(Your task) Copy out all the entries shown below, exactly as they appear.

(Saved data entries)

::::::::::

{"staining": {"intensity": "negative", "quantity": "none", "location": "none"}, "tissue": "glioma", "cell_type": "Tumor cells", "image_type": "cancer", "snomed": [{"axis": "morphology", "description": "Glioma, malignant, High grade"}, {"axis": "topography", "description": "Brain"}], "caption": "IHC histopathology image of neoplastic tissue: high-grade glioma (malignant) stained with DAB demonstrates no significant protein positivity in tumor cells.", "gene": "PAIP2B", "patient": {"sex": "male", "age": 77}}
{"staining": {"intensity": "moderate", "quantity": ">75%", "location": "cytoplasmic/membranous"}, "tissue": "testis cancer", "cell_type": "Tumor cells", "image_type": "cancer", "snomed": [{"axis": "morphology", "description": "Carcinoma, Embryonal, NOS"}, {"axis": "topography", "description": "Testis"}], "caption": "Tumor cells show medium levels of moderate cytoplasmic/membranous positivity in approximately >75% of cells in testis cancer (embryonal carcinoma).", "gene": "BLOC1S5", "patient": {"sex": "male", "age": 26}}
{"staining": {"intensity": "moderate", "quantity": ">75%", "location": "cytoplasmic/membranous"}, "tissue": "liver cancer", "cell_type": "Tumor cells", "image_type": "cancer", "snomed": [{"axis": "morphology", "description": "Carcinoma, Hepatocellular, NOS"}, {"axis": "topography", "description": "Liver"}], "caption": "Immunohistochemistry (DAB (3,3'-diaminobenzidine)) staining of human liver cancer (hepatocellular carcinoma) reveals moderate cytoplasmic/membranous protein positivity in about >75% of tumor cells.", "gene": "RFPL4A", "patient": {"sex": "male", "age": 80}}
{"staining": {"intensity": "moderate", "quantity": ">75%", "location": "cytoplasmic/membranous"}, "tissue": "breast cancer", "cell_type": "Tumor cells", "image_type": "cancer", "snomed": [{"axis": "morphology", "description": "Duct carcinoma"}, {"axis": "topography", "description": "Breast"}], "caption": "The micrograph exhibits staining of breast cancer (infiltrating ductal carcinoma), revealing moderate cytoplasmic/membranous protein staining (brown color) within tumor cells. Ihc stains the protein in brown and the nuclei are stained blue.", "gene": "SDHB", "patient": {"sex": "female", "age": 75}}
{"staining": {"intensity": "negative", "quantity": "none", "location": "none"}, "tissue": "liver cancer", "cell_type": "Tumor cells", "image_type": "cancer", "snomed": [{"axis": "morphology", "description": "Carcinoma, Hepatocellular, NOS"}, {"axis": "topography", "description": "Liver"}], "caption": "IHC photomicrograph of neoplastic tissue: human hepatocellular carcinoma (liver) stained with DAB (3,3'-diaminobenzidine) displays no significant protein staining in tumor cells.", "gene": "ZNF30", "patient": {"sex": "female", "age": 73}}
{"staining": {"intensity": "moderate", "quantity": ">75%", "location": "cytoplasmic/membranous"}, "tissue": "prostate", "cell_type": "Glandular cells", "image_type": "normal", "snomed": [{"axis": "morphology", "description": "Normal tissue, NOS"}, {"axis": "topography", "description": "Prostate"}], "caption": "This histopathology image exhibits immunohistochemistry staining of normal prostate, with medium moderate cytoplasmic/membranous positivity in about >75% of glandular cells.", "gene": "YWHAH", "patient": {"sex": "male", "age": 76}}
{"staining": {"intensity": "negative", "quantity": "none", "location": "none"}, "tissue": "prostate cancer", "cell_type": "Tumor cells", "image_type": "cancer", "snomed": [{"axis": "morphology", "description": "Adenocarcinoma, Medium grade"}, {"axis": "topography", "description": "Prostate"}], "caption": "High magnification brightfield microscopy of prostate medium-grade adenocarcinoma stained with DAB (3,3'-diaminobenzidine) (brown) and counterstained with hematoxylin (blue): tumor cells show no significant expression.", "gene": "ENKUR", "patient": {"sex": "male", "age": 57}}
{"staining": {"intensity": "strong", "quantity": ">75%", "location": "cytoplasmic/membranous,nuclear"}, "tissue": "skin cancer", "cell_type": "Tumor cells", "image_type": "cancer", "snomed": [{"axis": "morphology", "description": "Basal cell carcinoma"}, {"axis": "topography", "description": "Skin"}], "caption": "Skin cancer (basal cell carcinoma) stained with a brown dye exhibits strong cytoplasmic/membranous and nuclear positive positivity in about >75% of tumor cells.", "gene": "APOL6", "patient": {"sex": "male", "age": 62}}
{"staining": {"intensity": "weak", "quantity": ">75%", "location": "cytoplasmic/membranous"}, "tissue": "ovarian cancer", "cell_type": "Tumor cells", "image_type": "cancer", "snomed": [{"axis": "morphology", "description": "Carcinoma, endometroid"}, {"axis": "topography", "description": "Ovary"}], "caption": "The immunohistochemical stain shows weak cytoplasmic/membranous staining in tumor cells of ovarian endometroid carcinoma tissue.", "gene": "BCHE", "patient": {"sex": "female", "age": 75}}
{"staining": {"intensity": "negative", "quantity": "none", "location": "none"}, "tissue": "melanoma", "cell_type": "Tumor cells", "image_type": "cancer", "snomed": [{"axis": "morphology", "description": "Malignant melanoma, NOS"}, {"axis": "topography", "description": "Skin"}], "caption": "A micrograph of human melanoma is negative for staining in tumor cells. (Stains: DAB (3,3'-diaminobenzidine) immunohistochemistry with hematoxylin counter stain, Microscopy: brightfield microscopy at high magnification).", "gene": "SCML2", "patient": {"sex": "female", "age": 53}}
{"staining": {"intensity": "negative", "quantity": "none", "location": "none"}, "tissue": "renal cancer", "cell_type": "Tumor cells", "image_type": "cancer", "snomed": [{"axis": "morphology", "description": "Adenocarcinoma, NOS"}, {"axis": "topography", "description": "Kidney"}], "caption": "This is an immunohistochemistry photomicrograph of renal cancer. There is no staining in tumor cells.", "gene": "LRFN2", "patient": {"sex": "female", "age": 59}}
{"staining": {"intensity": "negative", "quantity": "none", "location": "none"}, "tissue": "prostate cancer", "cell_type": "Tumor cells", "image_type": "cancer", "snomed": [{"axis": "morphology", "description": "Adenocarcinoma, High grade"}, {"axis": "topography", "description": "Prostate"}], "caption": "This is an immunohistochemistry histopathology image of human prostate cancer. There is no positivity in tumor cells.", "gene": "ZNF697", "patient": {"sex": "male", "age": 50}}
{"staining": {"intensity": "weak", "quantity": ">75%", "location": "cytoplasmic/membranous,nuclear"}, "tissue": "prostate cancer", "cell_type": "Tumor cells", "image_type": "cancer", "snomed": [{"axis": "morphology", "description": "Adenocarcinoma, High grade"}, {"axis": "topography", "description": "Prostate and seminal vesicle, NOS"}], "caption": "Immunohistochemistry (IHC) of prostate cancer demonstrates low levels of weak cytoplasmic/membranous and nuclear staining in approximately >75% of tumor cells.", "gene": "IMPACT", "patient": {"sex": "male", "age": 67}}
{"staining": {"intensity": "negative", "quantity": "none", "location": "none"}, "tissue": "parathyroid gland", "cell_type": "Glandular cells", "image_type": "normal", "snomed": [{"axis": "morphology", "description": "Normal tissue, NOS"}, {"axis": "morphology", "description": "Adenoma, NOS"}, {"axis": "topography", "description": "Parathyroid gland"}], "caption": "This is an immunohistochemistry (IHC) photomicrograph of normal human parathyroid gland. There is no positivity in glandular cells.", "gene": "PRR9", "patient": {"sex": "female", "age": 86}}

::::::::::

(Reply)
{"staining": {"intensity": "negative", "quantity": "none", "location": "none"}, "tissue": "glioma", "cell_type": "Tumor cells", "image_type": "cancer", "snomed": [{"axis": "morphology", "description": "Glioma, malignant, High grade"}, {"axis": "topography", "description": "Brain"}], "caption": "IHC histopathology image of neoplastic tissue: high-grade glioma (malignant) stained with DAB demonstrates no significant protein positivity in tumor cells.", "gene": "PAIP2B", "patient": {"sex": "male", "age": 77}}
{"staining": {"intensity": "moderate", "quantity": ">75%", "location": "cytoplasmic/membranous"}, "tissue": "testis cancer", "cell_type": "Tumor cells", "image_type": "cancer", "snomed": [{"axis": "morphology", "description": "Carcinoma, Embryonal, NOS"}, {"axis": "topography", "description": "Testis"}], "caption": "Tumor cells show medium levels of moderate cytoplasmic/membranous positivity in approximately >75% of cells in testis cancer (embryonal carcinoma).", "gene": "BLOC1S5", "patient": {"sex": "male", "age": 26}}
{"staining": {"intensity": "moderate", "quantity": ">75%", "location": "cytoplasmic/membranous"}, "tissue": "liver cancer", "cell_type": "Tumor cells", "image_type": "cancer", "snomed": [{"axis": "morphology", "description": "Carcinoma, Hepatocellular, NOS"}, {"axis": "topography", "description": "Liver"}], "caption": "Immunohistochemistry (DAB (3,3'-diaminobenzidine)) staining of human liver cancer (hepatocellular carcinoma) reveals moderate cytoplasmic/membranous protein positivity in about >75% of tumor cells.", "gene": "RFPL4A", "patient": {"sex": "male", "age": 80}}
{"staining": {"intensity": "moderate", "quantity": ">75%", "location": "cytoplasmic/membranous"}, "tissue": "breast cancer", "cell_type": "Tumor cells", "image_type": "cancer", "snomed": [{"axis": "morphology", "description": "Duct carcinoma"}, {"axis": "topography", "description": "Breast"}], "caption": "The micrograph exhibits staining of breast cancer (infiltrating ductal carcinoma), revealing moderate cytoplasmic/membranous protein staining (brown color) within tumor cells. Ihc stains the protein in brown and the nuclei are stained blue.", "gene": "SDHB", "patient": {"sex": "female", "age": 75}}
{"staining": {"intensity": "negative", "quantity": "none", "location": "none"}, "tissue": "liver cancer", "cell_type": "Tumor cells", "image_type": "cancer", "snomed": [{"axis": "morphology", "description": "Carcinoma, Hepatocellular, NOS"}, {"axis": "topography", "description": "Liver"}], "caption": "IHC photomicrograph of neoplastic tissue: human hepatocellular carcinoma (liver) stained with DAB (3,3'-diaminobenzidine) displays no significant protein staining in tumor cells.", "gene": "ZNF30", "patient": {"sex": "female", "age": 73}}
{"staining": {"intensity": "moderate", "quantity": ">75%", "location": "cytoplasmic/membranous"}, "tissue": "prostate", "cell_type": "Glandular cells", "image_type": "normal", "snomed": [{"axis": "morphology", "description": "Normal tissue, NOS"}, {"axis": "topography", "description": "Prostate"}], "caption": "This histopathology image exhibits immunohistochemistry staining of normal prostate, with medium moderate cytoplasmic/membranous positivity in about >75% of glandular cells.", "gene": "YWHAH", "patient": {"sex": "male", "age": 76}}
{"staining": {"intensity": "negative", "quantity": "none", "location": "none"}, "tissue": "prostate cancer", "cell_type": "Tumor cells", "image_type": "cancer", "snomed": [{"axis": "morphology", "description": "Adenocarcinoma, Medium grade"}, {"axis": "topography", "description": "Prostate"}], "caption": "High magnification brightfield microscopy of prostate medium-grade adenocarcinoma stained with DAB (3,3'-diaminobenzidine) (brown) and counterstained with hematoxylin (blue): tumor cells show no significant expression.", "gene": "ENKUR", "patient": {"sex": "male", "age": 57}}
{"staining": {"intensity": "strong", "quantity": ">75%", "location": "cytoplasmic/membranous,nuclear"}, "tissue": "skin cancer", "cell_type": "Tumor cells", "image_type": "cancer", "snomed": [{"axis": "morphology", "description": "Basal cell carcinoma"}, {"axis": "topography", "description": "Skin"}], "caption": "Skin cancer (basal cell carcinoma) stained with a brown dye exhibits strong cytoplasmic/membranous and nuclear positive positivity in about >75% of tumor cells.", "gene": "APOL6", "patient": {"sex": "male", "age": 62}}
{"staining": {"intensity": "weak", "quantity": ">75%", "location": "cytoplasmic/membranous"}, "tissue": "ovarian cancer", "cell_type": "Tumor cells", "image_type": "cancer", "snomed": [{"axis": "morphology", "description": "Carcinoma, endometroid"}, {"axis": "topography", "description": "Ovary"}], "caption": "The immunohistochemical stain shows weak cytoplasmic/membranous staining in tumor cells of ovarian endometroid carcinoma tissue.", "gene": "BCHE", "patient": {"sex": "female", "age": 75}}
{"staining": {"intensity": "negative", "quantity": "none", "location": "none"}, "tissue": "melanoma", "cell_type": "Tumor cells", "image_type": "cancer", "snomed": [{"axis": "morphology", "description": "Malignant melanoma, NOS"}, {"axis": "topography", "description": "Skin"}], "caption": "A micrograph of human melanoma is negative for staining in tumor cells. (Stains: DAB (3,3'-diaminobenzidine) immunohistochemistry with hematoxylin counter stain, Microscopy: brightfield microscopy at high magnification).", "gene": "SCML2", "patient": {"sex": "female", "age": 53}}
{"staining": {"intensity": "negative", "quantity": "none", "location": "none"}, "tissue": "renal cancer", "cell_type": "Tumor cells", "image_type": "cancer", "snomed": [{"axis": "morphology", "description": "Adenocarcinoma, NOS"}, {"axis": "topography", "description": "Kidney"}], "caption": "This is an immunohistochemistry photomicrograph of renal cancer. There is no staining in tumor cells.", "gene": "LRFN2", "patient": {"sex": "female", "age": 59}}
{"staining": {"intensity": "negative", "quantity": "none", "location": "none"}, "tissue": "prostate cancer", "cell_type": "Tumor cells", "image_type": "cancer", "snomed": [{"axis": "morphology", "description": "Adenocarcinoma, High grade"}, {"axis": "topography", "description": "Prostate"}], "caption": "This is an immunohistochemistry histopathology image of human prostate cancer. There is no positivity in tumor cells.", "gene": "ZNF697", "patient": {"sex": "male", "age": 50}}
{"staining": {"intensity": "weak", "quantity": ">75%", "location": "cytoplasmic/membranous,nuclear"}, "tissue": "prostate cancer", "cell_type": "Tumor cells", "image_type": "cancer", "snomed": [{"axis": "morphology", "description": "Adenocarcinoma, High grade"}, {"axis": "topography", "description": "Prostate and seminal vesicle, NOS"}], "caption": "Immunohistochemistry (IHC) of prostate cancer demonstrates low levels of weak cytoplasmic/membranous and nuclear staining in approximately >75% of tumor cells.", "gene": "IMPACT", "patient": {"sex": "male", "age": 67}}
{"staining": {"intensity": "negative", "quantity": "none", "location": "none"}, "tissue": "parathyroid gland", "cell_type": "Glandular cells", "image_type": "normal", "snomed": [{"axis": "morphology", "description": "Normal tissue, NOS"}, {"axis": "morphology", "description": "Adenoma, NOS"}, {"axis": "topography", "description": "Parathyroid gland"}], "caption": "This is an immunohistochemistry (IHC) photomicrograph of normal human parathyroid gland. There is no positivity in glandular cells.", "gene": "PRR9", "patient": {"sex": "female", "age": 86}}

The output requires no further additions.